Bounding box coordinate data:
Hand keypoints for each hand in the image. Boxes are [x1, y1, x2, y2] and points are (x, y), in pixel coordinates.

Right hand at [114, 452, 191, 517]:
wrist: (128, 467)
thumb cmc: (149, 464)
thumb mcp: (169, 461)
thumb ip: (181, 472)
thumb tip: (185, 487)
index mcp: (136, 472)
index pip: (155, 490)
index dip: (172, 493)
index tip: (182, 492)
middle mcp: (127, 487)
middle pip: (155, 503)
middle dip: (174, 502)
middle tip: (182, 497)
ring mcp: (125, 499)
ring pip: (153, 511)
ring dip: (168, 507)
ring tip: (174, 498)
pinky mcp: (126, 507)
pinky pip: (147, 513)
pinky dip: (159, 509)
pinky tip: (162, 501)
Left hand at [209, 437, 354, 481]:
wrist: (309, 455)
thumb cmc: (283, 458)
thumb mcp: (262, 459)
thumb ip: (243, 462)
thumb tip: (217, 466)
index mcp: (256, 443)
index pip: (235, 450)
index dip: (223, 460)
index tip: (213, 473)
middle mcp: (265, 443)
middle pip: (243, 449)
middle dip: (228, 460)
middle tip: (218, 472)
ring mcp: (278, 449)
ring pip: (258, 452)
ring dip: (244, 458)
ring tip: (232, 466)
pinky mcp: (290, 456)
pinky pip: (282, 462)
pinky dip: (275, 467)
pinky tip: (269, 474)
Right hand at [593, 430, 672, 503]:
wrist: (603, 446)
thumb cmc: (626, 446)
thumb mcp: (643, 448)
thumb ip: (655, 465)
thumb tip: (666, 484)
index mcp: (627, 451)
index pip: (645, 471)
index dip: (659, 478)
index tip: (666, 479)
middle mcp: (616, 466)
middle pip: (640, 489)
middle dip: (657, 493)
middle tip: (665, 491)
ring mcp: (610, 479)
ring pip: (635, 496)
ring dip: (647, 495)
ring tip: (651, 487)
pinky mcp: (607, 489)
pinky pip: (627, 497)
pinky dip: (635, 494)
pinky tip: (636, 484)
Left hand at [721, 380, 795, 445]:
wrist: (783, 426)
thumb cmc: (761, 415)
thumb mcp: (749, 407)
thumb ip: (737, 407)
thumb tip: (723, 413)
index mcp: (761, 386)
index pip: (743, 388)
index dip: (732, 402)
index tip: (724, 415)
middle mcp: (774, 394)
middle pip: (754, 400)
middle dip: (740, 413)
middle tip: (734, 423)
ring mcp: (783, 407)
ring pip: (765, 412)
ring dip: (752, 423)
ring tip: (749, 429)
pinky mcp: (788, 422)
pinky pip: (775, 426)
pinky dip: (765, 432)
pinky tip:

_Exercise description_. Quote, without alteration, the final stretch of the entries: the line with "index dip: (659, 478)" onward to the last line.

_Expected answer_.
index dip: (659, 478)
index tip: (666, 479)
middle mcp: (616, 466)
middle pip: (640, 489)
middle dip: (657, 493)
middle tip: (665, 491)
ring mcp: (610, 479)
ring pip: (635, 496)
ring dip: (647, 495)
ring tip: (651, 487)
pinky mcp: (607, 489)
pinky pip: (627, 497)
pinky dip: (635, 494)
pinky tip: (636, 484)
Left hand at [721, 380, 795, 445]:
wrist: (783, 426)
thumb cmc: (761, 415)
thumb mcp: (749, 407)
thumb ip: (737, 407)
thumb tip: (723, 413)
index mcp: (761, 386)
index pip: (743, 388)
index dip: (732, 402)
index tip: (724, 415)
middle mcp: (774, 394)
middle pip: (754, 400)
middle dip: (740, 413)
middle tip: (734, 423)
ring mcp: (783, 407)
ring pip: (765, 412)
ring dip: (752, 423)
ring tip: (749, 429)
pinky mcp: (788, 422)
pinky pip: (775, 426)
pinky dip: (765, 432)
pinky tip:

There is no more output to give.